Bruxelles, 01/12/2000 (Agence Europe) - Le Conseil Marché intérieur de jeudi a permis de faire le point sur plusieurs dossiers qui seront, la semaine prochaine, sur la table du sommet européen de Nice: les services d'intérêt général, le statut de la société européenne et le brevet communautaire. "Le gouvernement français avait notamment tenu à inscrire la question des services d'intérêt général à l'ordre du jour des travaux du Conseil", a indiqué, à l'issue de la session, le ministre français délégué aux Affaires européennes, Pierre Moscovici (qui avait présidé l'essentiel des travaux). Ce dessein s'est traduit par l'adoption d'une déclaration politique, dans laquelle les Quinze reconnaissent à la fois: a) la capacité des Etats membres à désigner les activités relevant de la mission de service public, b) le rôle de la Commission européenne dans l'examen du respect des règles du marché intérieur et de la concurrence, c) la légitimité des aides destinées à compenser les coûts supplémentaires entraînés par la mission d'intérêt économique général, d) le rôle indispensable des services d'intérêt général pour la cohésion sociale et l'aménagement du territoire ainsi que pour assurer la compétitivité globale de l'économie européenne. "Cette déclaration permet de préciser la portée de l'article 16 du traité (sur les valeurs communes de l'UE). Elle sera sans doute annexée aux conclusions du sommet de Nice, ce qui est le sujet d'une très grande satisfaction", a-t-il ajouté, en reconnaissant la "très grande qualité" de la récente communication de la Commission européenne à ce sujet.

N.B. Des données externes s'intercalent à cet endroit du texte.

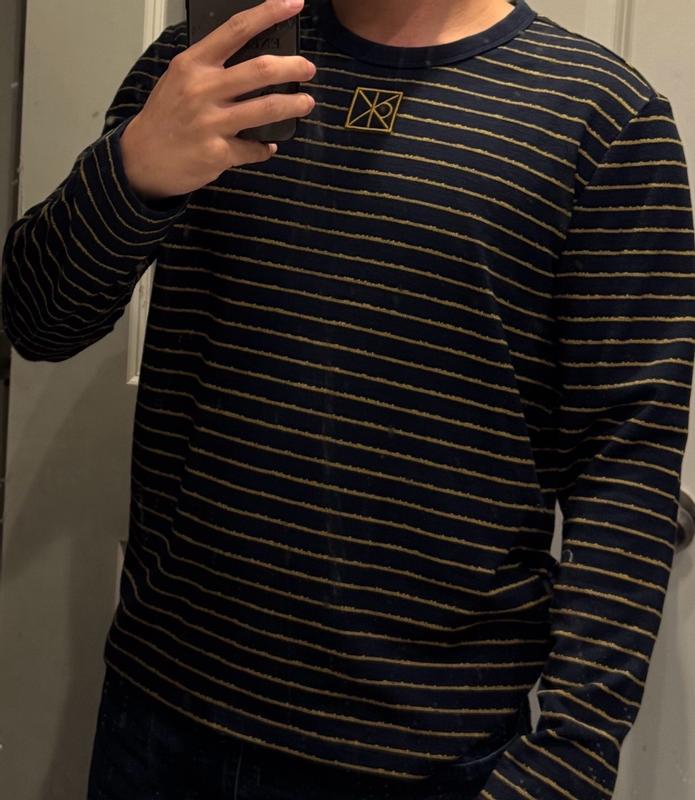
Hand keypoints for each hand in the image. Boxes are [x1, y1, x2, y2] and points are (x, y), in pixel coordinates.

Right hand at [120, 0, 315, 199]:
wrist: (141, 159)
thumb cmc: (165, 117)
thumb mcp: (180, 79)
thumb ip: (212, 68)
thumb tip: (253, 62)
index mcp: (194, 64)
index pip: (236, 30)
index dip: (269, 14)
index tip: (293, 4)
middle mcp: (202, 89)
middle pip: (261, 70)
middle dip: (293, 67)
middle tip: (308, 69)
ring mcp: (210, 122)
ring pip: (266, 108)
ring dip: (293, 104)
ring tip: (305, 102)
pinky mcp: (217, 153)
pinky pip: (253, 148)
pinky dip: (264, 147)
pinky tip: (266, 146)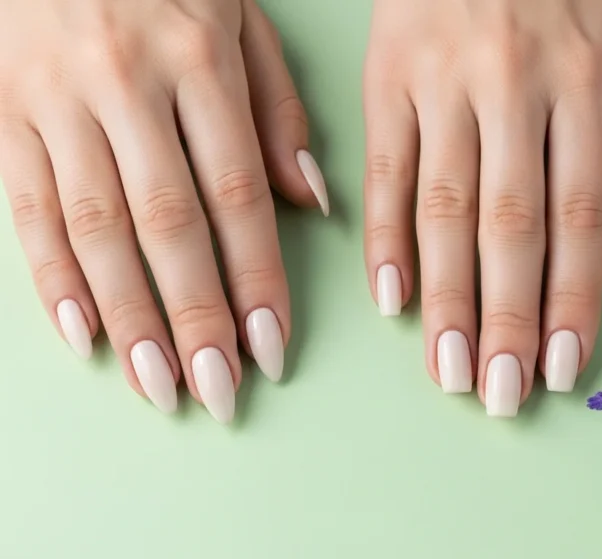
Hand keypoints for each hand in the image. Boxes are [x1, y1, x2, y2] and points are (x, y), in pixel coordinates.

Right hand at [0, 0, 327, 421]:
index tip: (274, 346)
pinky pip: (24, 205)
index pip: (237, 193)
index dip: (256, 278)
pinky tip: (81, 335)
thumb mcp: (241, 18)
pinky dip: (51, 276)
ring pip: (96, 226)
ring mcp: (55, 98)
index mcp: (200, 61)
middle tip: (220, 391)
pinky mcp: (1, 109)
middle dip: (196, 318)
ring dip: (130, 316)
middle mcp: (126, 83)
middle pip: (168, 223)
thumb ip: (278, 110)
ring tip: (158, 386)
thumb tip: (313, 201)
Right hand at [362, 0, 601, 415]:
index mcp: (584, 80)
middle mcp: (512, 87)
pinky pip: (384, 168)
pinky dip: (385, 235)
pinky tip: (389, 298)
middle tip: (497, 396)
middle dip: (502, 321)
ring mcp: (441, 80)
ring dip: (444, 299)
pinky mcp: (385, 72)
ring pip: (443, 210)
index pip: (579, 216)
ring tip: (446, 372)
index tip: (561, 369)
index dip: (571, 300)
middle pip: (508, 228)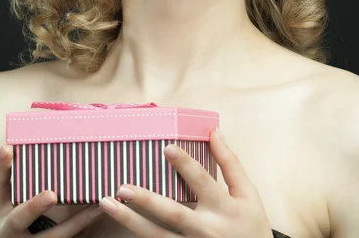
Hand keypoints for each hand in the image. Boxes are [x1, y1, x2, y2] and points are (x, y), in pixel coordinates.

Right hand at [0, 144, 104, 236]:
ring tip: (95, 208)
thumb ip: (13, 175)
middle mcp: (7, 228)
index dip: (1, 166)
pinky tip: (98, 215)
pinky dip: (82, 229)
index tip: (8, 148)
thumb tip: (27, 139)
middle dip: (35, 206)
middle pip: (19, 218)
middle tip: (52, 195)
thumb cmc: (4, 214)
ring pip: (51, 237)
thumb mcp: (1, 199)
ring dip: (75, 223)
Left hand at [98, 127, 273, 236]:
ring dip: (129, 221)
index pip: (202, 182)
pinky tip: (118, 224)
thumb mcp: (248, 194)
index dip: (185, 165)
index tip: (167, 148)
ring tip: (106, 202)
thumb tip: (214, 131)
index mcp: (224, 207)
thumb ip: (229, 162)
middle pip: (173, 214)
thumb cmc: (251, 226)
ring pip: (157, 237)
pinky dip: (136, 237)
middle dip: (147, 201)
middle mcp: (206, 230)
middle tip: (122, 187)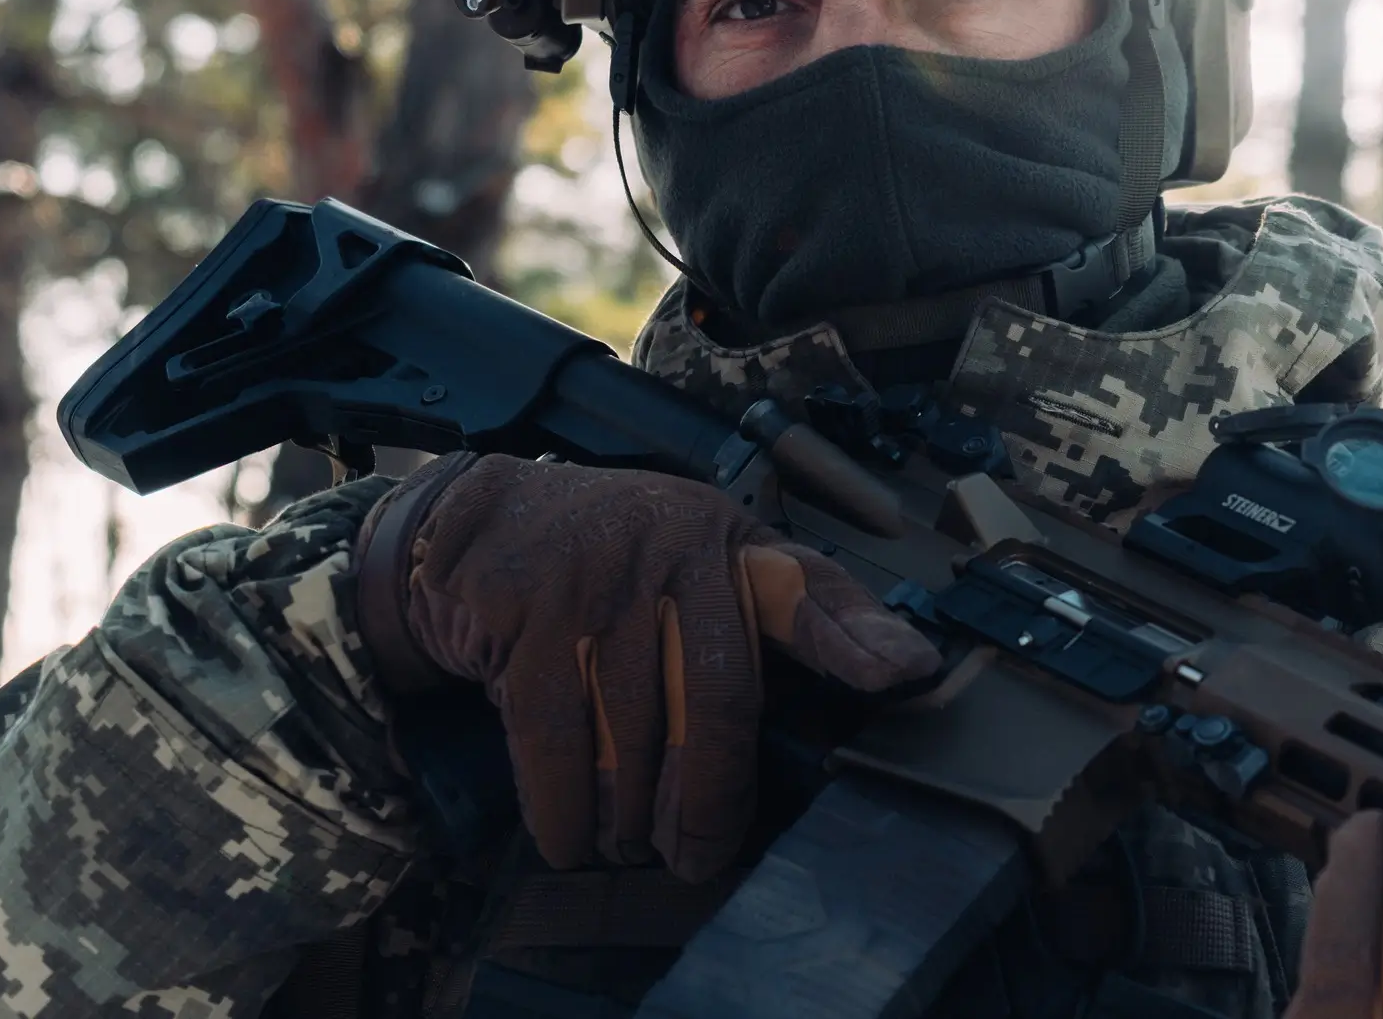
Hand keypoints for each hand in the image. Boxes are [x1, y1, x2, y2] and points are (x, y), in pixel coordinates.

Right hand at [355, 453, 939, 881]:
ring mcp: (594, 577)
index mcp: (727, 543)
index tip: (904, 674)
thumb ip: (771, 617)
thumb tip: (882, 686)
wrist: (477, 525)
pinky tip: (572, 836)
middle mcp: (672, 548)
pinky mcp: (523, 611)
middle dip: (712, 798)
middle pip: (717, 698)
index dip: (856, 634)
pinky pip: (554, 741)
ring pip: (634, 732)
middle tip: (697, 858)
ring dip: (630, 814)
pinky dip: (564, 809)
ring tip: (627, 842)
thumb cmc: (611, 565)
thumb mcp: (695, 565)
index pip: (805, 589)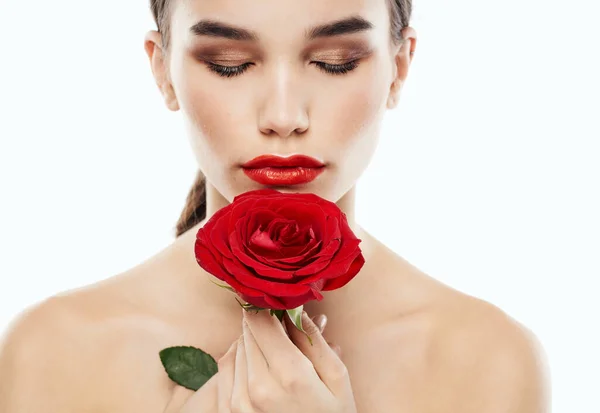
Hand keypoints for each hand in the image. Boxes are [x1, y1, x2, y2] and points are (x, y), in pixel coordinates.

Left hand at [215, 309, 356, 412]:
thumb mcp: (337, 378)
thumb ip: (314, 339)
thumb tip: (295, 306)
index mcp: (290, 374)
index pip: (261, 320)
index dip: (268, 305)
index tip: (278, 303)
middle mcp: (258, 386)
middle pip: (248, 330)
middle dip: (264, 322)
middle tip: (283, 327)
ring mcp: (239, 401)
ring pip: (237, 345)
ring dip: (253, 339)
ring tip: (276, 349)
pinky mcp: (229, 409)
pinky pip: (225, 365)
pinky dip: (239, 355)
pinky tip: (259, 362)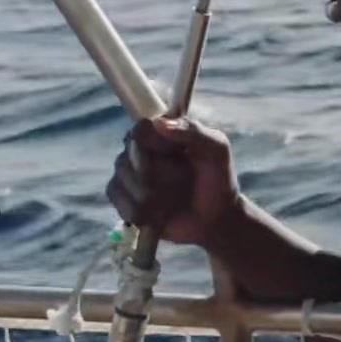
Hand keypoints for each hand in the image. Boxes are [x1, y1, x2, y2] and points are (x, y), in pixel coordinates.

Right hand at [106, 116, 240, 246]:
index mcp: (160, 132)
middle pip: (129, 157)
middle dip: (161, 175)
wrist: (215, 218)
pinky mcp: (122, 198)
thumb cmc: (218, 179)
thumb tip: (159, 123)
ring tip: (176, 198)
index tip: (177, 154)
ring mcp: (126, 173)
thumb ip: (194, 131)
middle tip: (184, 181)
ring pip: (124, 181)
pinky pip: (121, 202)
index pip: (140, 129)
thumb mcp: (217, 150)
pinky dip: (144, 212)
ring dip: (155, 196)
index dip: (156, 145)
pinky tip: (162, 214)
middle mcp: (138, 149)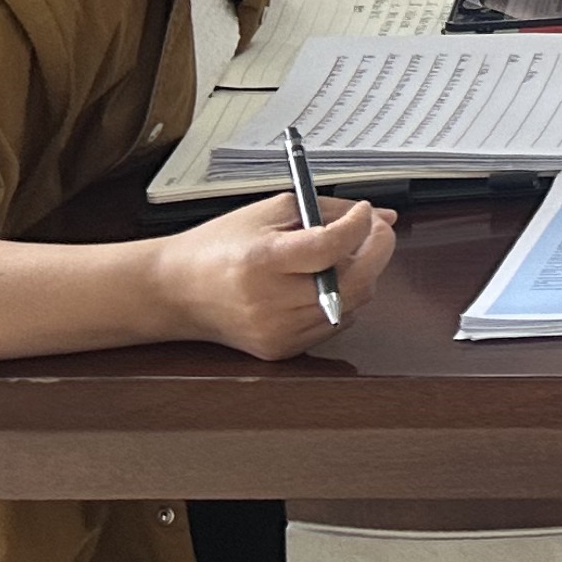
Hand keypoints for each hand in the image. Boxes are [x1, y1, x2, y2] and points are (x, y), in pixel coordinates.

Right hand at [148, 191, 396, 360]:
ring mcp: (276, 332)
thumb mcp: (271, 212)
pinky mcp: (281, 351)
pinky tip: (321, 282)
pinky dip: (342, 298)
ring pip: (354, 303)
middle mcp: (269, 303)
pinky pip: (336, 323)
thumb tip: (385, 216)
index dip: (360, 225)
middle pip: (354, 281)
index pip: (331, 247)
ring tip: (339, 254)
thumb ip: (331, 211)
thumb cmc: (220, 245)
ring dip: (361, 274)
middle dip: (376, 250)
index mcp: (262, 261)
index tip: (365, 213)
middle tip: (372, 230)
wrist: (176, 291)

Le sommet européen de Nice devrait, par ailleurs, être en mesure d'adopter un amendement au Traité qui permettrait, par la suite, de donner à une juridiction communautaire le pouvoir de statuer dans les litiges liés à la contrefaçon et la validité des brevets communautaires, a annoncé le commissaire européen au Marché intérieur, Frits Bolkestein, en se réjouissant de la nouvelle. "Mais même s'il y a un accord à Nice, un travail important restera à faire pour mettre en place une telle juridiction et pour établir le brevet communautaire dans les délais impartis par le sommet européen de Lisbonne, à savoir avant fin 2001", a-t-il averti. Les amendements prévus au traité permettraient notamment de créer des juridictions spécialisées en dessous du Tribunal de première instance, mais le débat reste entier sur la structure juridictionnelle à instaurer. La Commission souhaiterait l'établissement d'une juridiction centralisée en première instance. Pour plusieurs Etats membres, au contraire (dont l'Allemagne), cette compétence devrait rester nationale, seule la procédure d'appel devant se dérouler au niveau communautaire. Plusieurs points litigieux restent également en suspens, dont le régime linguistique à prévoir pour le brevet communautaire et le lien à établir avec l'Office européen des brevets à Munich.
Sur le statut de la société européenne, les Quinze se sont limités à prendre note des dernières évolutions du dossier lors du Conseil Social du 28 novembre. Les contacts bilatéraux avec l'Espagne vont se poursuivre jusqu'au sommet de Nice. "Le président Chirac était mercredi avec José Maria Aznar, et nous espérons pouvoir conclure sous présidence française", a indiqué M. Moscovici.
Progrès importants sur le règlement concernant les dessins et modèles communautaires
Autre résultat important, le Conseil est parvenu à un accord unanime sur deux thèmes délicats du règlement sur les dessins et modèles communautaires, à savoir la protection des pièces détachées de produits complexes (telles que les pièces de rechange visibles des automobiles) et celle des dessins non enregistrés (d'usage fréquent notamment dans le secteur du jouet et du textile). Les pièces détachées pourraient ainsi être enregistrées mais la protection en résultant ne couvrirait pas une utilisation à des fins de réparation. "On ne pourrait pas, en revanche, utiliser une pièce d'un modèle de voiture existant pour créer un nouveau modèle", explique un expert. Les Quinze ont également approuvé le principe d'une protection sans enregistrement, dont on pourrait, par exemple, se prévaloir pour interdire la copie. Cette protection aurait toutefois un caractère réduit, notamment dans sa durée qui n'excéderait pas trois ans (contre 5 ans, renouvelables jusqu'à 25, pour un dessin enregistré). Le Conseil n'a, quoi qu'il en soit, pas été en mesure d'approuver ce règlement en raison de divergences linguistiques similaires à celui posé dans le domaine des brevets.
Le Conseil a, enfin, arrêté le règlement sur la protection des données à caractère personnel par les institutions et organes communautaires (en approuvant tous les amendements du Parlement européen) et s'est félicité du bilan positif du forum sur le marché intérieur, qui avait rassemblé dans la semaine représentants politiques, entrepreneurs et organisations non gouvernementales.